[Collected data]
★ ★ ★ ★
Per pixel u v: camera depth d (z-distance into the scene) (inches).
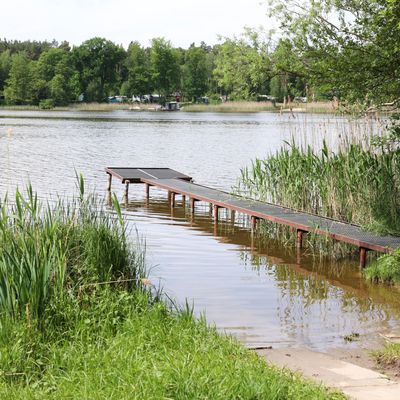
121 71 5423.2
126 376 225.3
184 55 6018.7
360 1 514.6
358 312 375.6
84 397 211.0
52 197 719.7
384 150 560.4
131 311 296.8
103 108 4621.1
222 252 517.3
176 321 292.4
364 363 285.0
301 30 521.7
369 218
★ ★ ★ ★
Exercise prompt — Exclude all images, then retype the records above without alteration.

Answer to this task —
Per pixel u v: camera depth d (z-distance into the scene) (inches).
121 71 5423.2
126 376 225.3
184 55 6018.7
360 1 514.6
358 312 375.6
84 397 211.0
52 197 719.7
384 150 560.4
131 311 296.8
103 108 4621.1
222 252 517.3
176 321 292.4
364 363 285.0
301 30 521.7
369 218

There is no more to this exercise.